All of the above functions are of type IO (). This is a very broad type – any effect can be performed within IO. We need more specific types, for specific effects.
Firstly, we can identify that the writeFile function performs file IO. Let’s consider an effect type “FileIO”. So, writeFile’s type would become “FilePath -> String -> FileIO ()”. This doesn’t solve the problem above, however, imagine if we had a similar effect type “NetworkIO”. A function of type “NetworkIO ()” could safely run in parallel with a function of type “FileIO ()”, since network and file IO will not impact each other.
To directly solve the problem above, we need to go more fine-grained. We know that (writeFile f s) will only write to file “s”. Since s is a value, we need dependent types. The type of writeFile now depends on the argument to parameter s.
If we modify Haskell syntax to include dependent types, we could denote this as:
writeFile :: (a :: FilePath) -> String -> FileIO a ()
FileIO is now a type constructor with one value parameter and one type parameter. The value parameter denotes what file the effect is allowed to access.

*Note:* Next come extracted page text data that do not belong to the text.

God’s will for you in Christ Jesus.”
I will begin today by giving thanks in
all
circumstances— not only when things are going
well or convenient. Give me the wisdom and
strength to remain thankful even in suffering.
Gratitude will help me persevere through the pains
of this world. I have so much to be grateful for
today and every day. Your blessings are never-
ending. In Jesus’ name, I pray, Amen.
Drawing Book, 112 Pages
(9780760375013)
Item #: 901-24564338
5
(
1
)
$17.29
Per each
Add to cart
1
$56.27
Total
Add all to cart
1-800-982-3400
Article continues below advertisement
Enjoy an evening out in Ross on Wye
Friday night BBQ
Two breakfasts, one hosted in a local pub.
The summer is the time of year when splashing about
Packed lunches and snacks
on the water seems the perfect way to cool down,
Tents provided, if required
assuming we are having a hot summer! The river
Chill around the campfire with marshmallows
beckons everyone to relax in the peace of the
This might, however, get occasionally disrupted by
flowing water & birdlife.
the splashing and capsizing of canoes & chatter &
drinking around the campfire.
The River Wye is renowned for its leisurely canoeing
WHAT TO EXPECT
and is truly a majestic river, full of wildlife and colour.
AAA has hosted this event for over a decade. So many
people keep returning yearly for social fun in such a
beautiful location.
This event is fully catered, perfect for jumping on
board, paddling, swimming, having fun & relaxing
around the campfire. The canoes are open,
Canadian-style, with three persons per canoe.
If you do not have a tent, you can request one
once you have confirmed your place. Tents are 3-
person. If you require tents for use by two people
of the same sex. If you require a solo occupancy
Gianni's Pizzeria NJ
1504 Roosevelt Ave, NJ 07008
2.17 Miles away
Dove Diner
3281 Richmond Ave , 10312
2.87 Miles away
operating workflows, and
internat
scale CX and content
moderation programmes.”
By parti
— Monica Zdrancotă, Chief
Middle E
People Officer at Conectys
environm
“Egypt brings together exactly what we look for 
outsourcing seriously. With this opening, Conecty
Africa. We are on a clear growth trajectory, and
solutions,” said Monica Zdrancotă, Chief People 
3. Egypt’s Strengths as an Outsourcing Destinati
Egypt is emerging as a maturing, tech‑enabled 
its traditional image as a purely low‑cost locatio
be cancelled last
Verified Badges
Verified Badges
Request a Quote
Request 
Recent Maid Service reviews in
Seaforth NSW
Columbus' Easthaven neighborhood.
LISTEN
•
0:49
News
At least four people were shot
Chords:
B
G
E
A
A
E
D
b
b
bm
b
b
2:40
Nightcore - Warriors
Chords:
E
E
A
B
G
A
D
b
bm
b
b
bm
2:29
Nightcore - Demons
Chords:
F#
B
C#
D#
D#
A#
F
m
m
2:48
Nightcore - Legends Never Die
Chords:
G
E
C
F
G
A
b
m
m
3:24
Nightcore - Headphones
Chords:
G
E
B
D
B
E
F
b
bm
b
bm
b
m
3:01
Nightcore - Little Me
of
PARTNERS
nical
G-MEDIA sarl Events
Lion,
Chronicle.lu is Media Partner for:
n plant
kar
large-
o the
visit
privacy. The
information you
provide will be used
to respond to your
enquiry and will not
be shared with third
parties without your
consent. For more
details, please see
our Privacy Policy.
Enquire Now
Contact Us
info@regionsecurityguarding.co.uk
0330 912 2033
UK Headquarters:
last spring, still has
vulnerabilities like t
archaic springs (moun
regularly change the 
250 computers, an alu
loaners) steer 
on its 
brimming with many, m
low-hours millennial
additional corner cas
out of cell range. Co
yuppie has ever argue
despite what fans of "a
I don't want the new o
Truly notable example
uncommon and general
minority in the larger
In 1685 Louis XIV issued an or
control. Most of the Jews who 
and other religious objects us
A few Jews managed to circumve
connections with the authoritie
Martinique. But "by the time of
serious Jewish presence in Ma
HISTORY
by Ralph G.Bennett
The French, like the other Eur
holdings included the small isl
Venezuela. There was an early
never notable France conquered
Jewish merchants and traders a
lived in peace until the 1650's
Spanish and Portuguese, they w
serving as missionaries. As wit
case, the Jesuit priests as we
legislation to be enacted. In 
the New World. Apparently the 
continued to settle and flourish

With this in mind, the two functions above could be written as:
write1 :: FileIO “/tmp/file1” ()
write1 = writeFile “/tmp/file1″ “a”
write2 :: FileIO “/tmp/file2” ()
write2 = writeFile “/tmp/file2″ “b”
The paths are duplicated between the functions’ type signatures and declaration. A new syntax could allow refactoring of this. e.g.
write1 :: a = “/tmp/file1” => FileIO a ()
write1 = writeFile a “a”
write2 :: a = “/tmp/file2” => FileIO a ()
write2 = writeFile a “b”
We now have enough information in the types to know that the two operations are independent, and can be safely parallelised.
So, what would the type of “both” be? “both” is a function that takes no arguments, and writes to files “/tmp/file1” and “/tmp/file2”. Below are a few possible approaches, and the resulting type signatures.
- Create a type FileIOs that has a value parameter of type [FilePath].
write1 :: FileIO [“/tmp/file1”] ()
write2 :: FileIO [“/tmp/file2”] ()
both :: FileIOs [“/tmp/file1”, “/tmp/file2”] () - Just use a FileIO type that takes a list of files.
write1 :: FileIO [“/tmp/file1”] ()
write1 :: FileIO [“/tmp/file2”] ()
both :: FileIO [“/tmp/file1”, “/tmp/file2”] () - Introduce a scheme of conversions between types. Possible options include:
- An implicit conversion. “FileIO child” would automatically widen to “FileIO ancestor”.
- An explicit conversion to a Maybe type:
widen :: (y :: FilePath) -> FileIO x -> Maybe (FileIO y) - An explicit conversion to a common type. e.g.
extend :: (z = commonAncestor x y) => FileIO x -> FileIO y -> FileIO z - Automatic widening within the effect tracking system.
- Any function with parameters of type FileIO x and FileIO y has type FileIO “/”
There are obviously some challenges in implementing these schemes:
- Some of the information we want to put in the type system may not be available until runtime – e.g. what is the common parent of two files x and y?
- What happens in the case of symbolic links and mounted drives?
These would require further research.
Conclusion
The underlying concept is that of gaining leverage by preserving information. The implementation of “writeFile” has information that denotes that it can only write to one file, however, we throw this information away when we widen to IO. By preserving it and encoding it in the type system, we acquire useful static information about our programs. This can give effectful code some of the priviledges that only pure code currently enjoys, such as parallelism.
I suspect that it would also improve our ability to verify effectful code – a problem I described in a previous post. If I know that a function can only perform file IO in a certain folder, I can test by checking for evidence of filesystem changes in that folder. I know that it didn’t write anywhere else, and I know that it didn’t print to the screen or open network sockets.